PTSD can occur at any age, including
childhood. The disorder can be accompanied by depression, substance abuse, or
anxiety. Symptoms may be mild or severe—people may become easily irritated
or have violent outbursts. In severe cases they may have trouble working or
socializing. In general, the symptoms seem to be worse if the event that
triggered them was initiated by a person—such as a rape, as opposed to a
flood. Ordinary events can serve as
reminders of the trauma and trigger flashbacks or intrusive images. A flashback
may make the person lose touch with reality and reenact the event for a period
of seconds or hours or, very rarely, days. A person having a flashback, which
can come in the form of images, sounds, smells, or feelings, usually believes
that the traumatic event is happening all over again.
Not every traumatized person gets
full-blown PTSD, or experiences PTSD at all. PTSD is diagnosed only if the
symptoms last more than a month. In those who do have PTSD, symptoms usually
begin within 3 months of the trauma, and the course of the illness varies. Some
people recover within 6 months, others have symptoms that last much longer. In
some cases, the condition may be chronic. Occasionally, the illness doesn't show
up until years after the traumatic event.
Antidepressants and anxiety-reducing
medications can ease the symptoms of depression and sleep problems, and
psychotherapy, including cognitive-behavioral therapy, is an integral part of
treatment.
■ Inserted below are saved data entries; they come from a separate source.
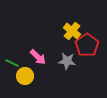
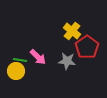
red pentagon: moved 2 px down
green line: moved 8 px right, 3 px up; rotated 16 degrees counterclockwise
yellow circle: moved 9 px left, 5 px up
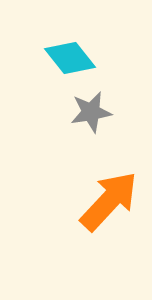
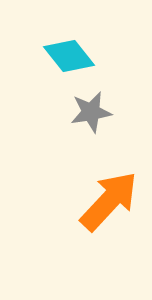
cyan diamond: moved 1 px left, 2 px up
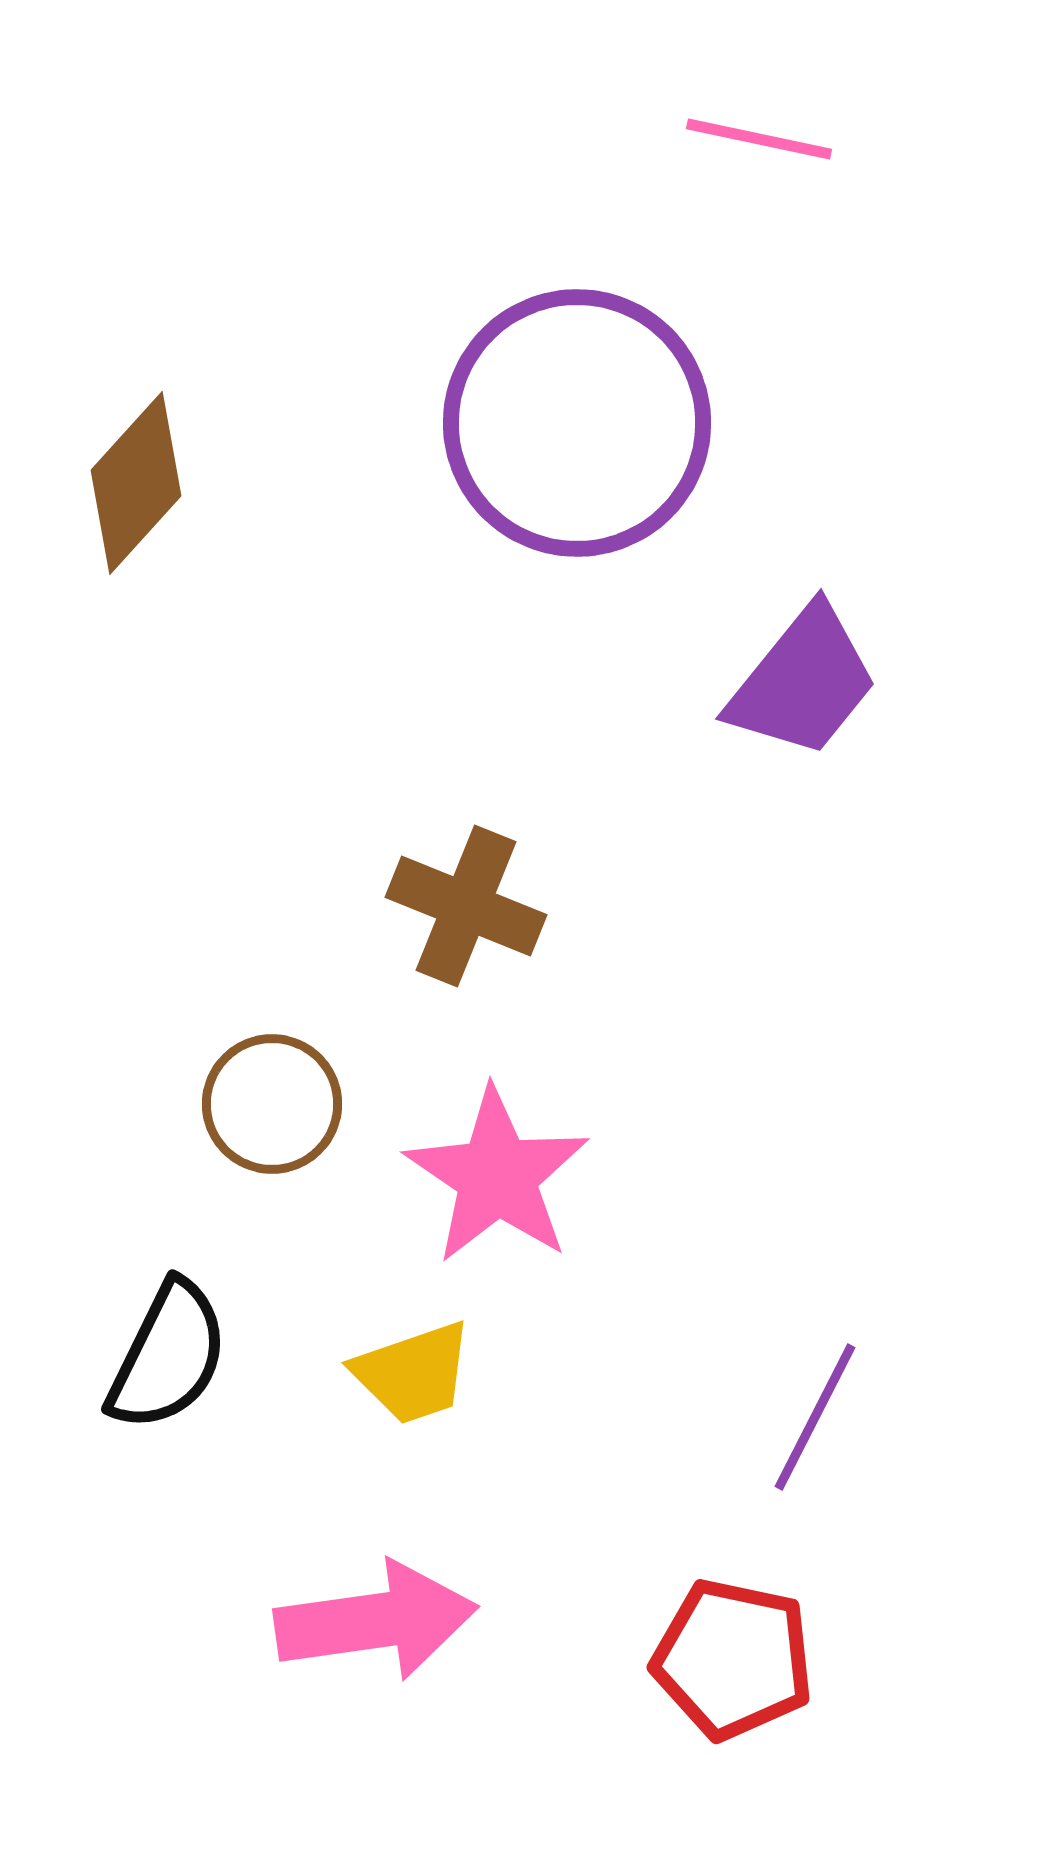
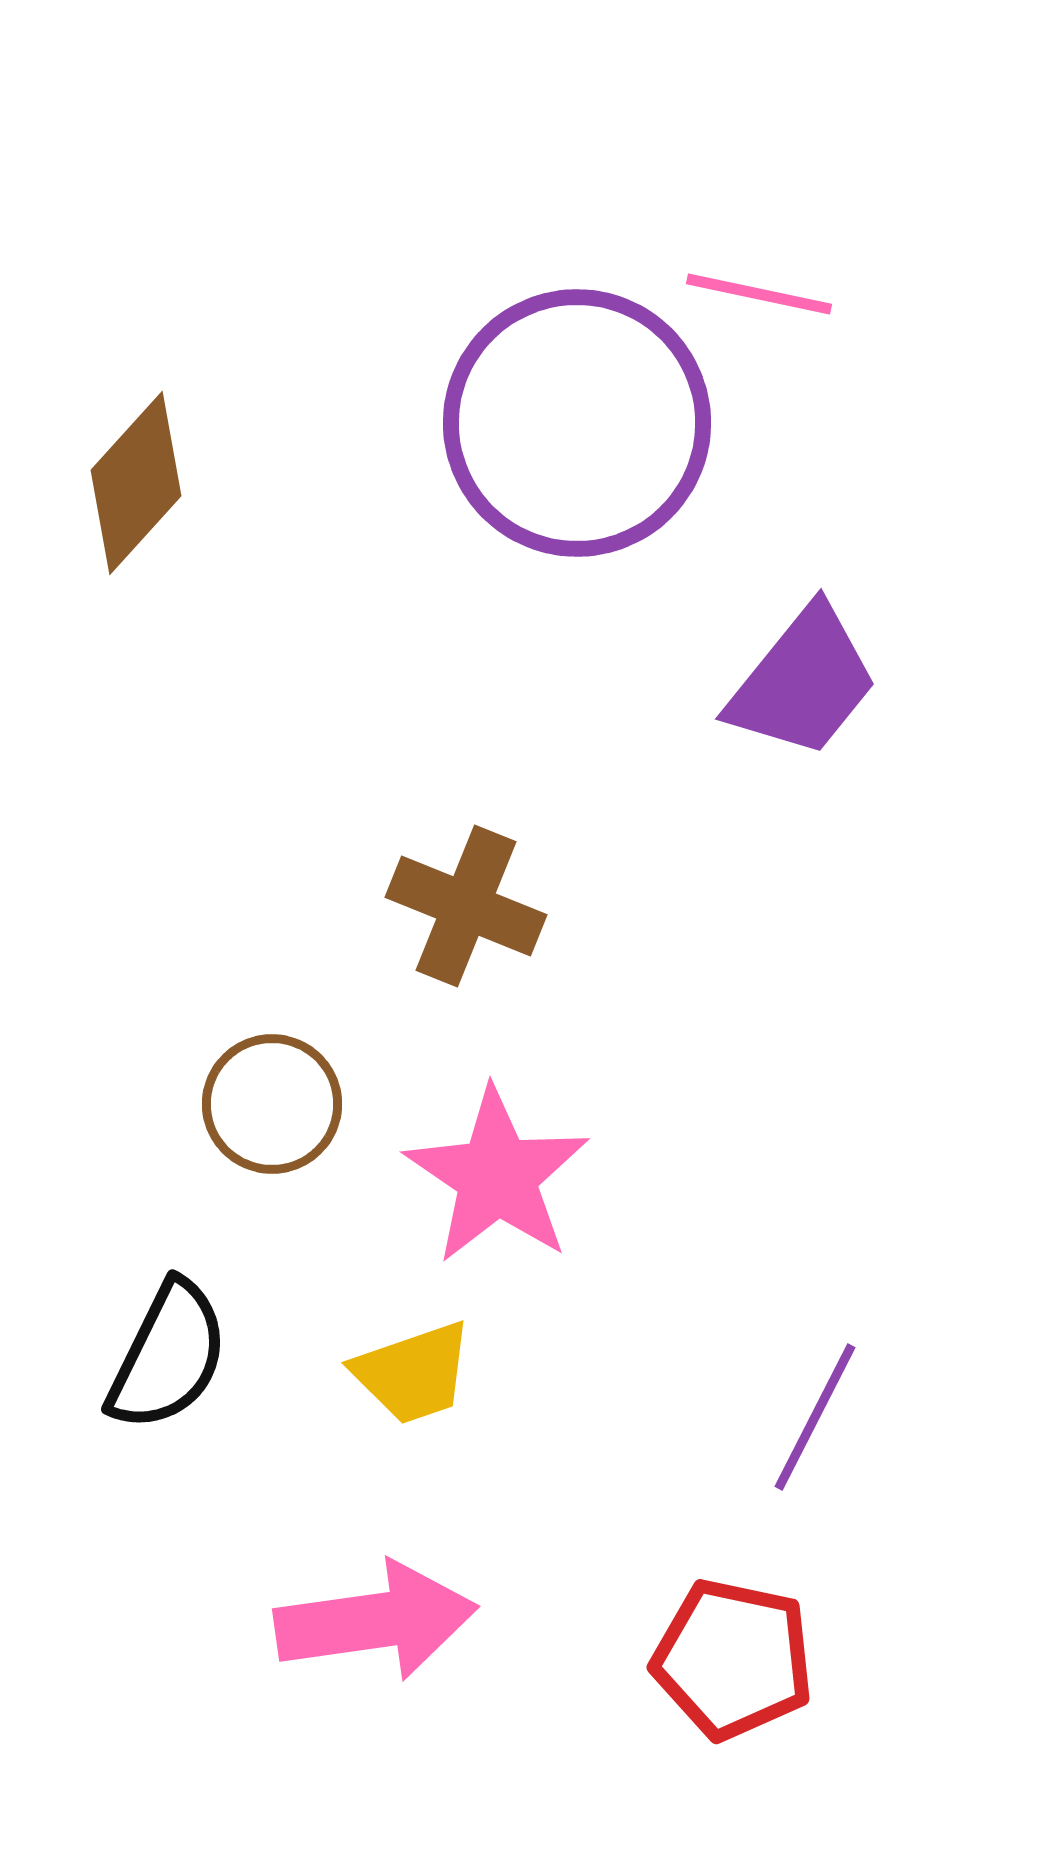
pink line: moved 155 px down
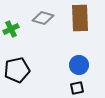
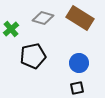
brown rectangle: rotated 56 degrees counterclockwise
green cross: rotated 14 degrees counterclockwise
blue circle: moved 2 px up
black pentagon: moved 16 px right, 14 px up
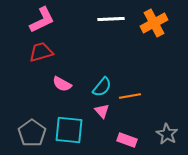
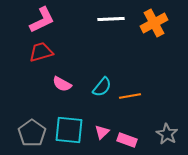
pink triangle: moved 21 px down; rotated 28 degrees clockwise
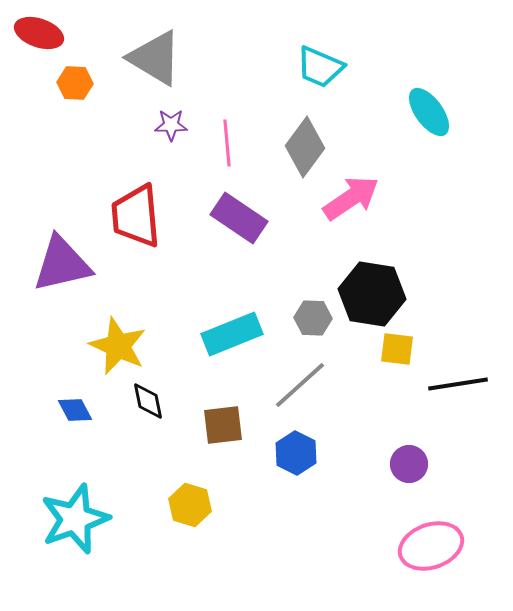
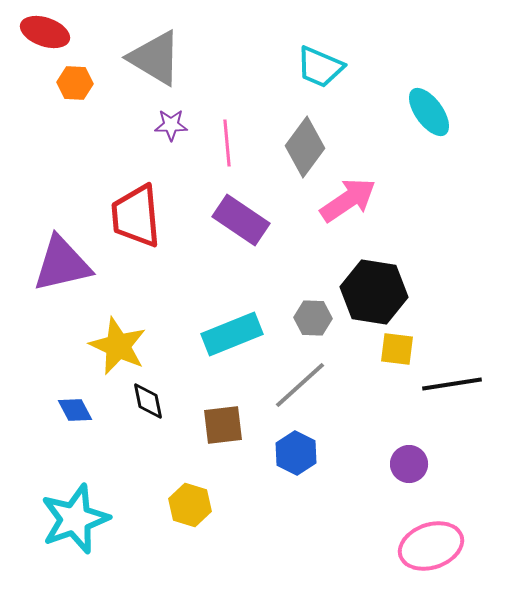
red ellipse: moved 6 px right, 1 px up
pink arrow: moved 3 px left, 2 px down
purple rectangle: moved 2 px right, 2 px down
black hexagon: moved 2 px right, 2 px up
black line: moved 6 px left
Being exposed to a reminder of the trauma as part of
therapy—such as returning to the scene of a rape—sometimes helps.
And, support from family and friends can help speed recovery.
How to Get Help for Anxiety
Disorders If you, or someone you know,
has symptoms of anxiety, a visit to the family physician is usually the best
place to start. A physician can help you determine if the symptoms are due to an
anxiety disorder, some other medical condition, or both. Most often, the next
step to getting treatment for an anxiety disorder is referral to a mental health
professional. Among the professionals
who can help are psychiatrists, psychologists, social workers, and counselors.
However, it's best to look for a professional who has specialized training in
cognitive-behavioral or behavioral therapy and who is open to the use of
medications, should they be needed.
Psychologists, social workers, and
counselors sometimes work closely with a psychiatrist or other physician, who
will prescribe medications when they are required. For some people, group
therapy or self-help groups are a helpful part of treatment. Many people do best
with a combination of these therapies.
When you're looking for a health care
professional, it's important to inquire about what kinds of therapy he or she
generally uses or whether medications are available. It's important that you
feel comfortable with the therapy. If this is not the case, seek help elsewhere.
However, if you've been taking medication, it's important not to quit certain
drugs abruptly, but to taper them off under the supervision of your physician.
Be sure to ask your physician about how to stop a medication.
Remember, though, that when you find a
health care professional you're satisfied with, the two of you are working as a
team. Together you will be able to develop a plan to treat your anxiety disorder
that may involve medications, behavioral therapy, or cognitive-behavioral
therapy, as appropriate. Treatments for anxiety disorders, however, may not
start working instantly. Your doctor or therapist may ask you to follow a
specific treatment plan for several weeks to determine whether it's working.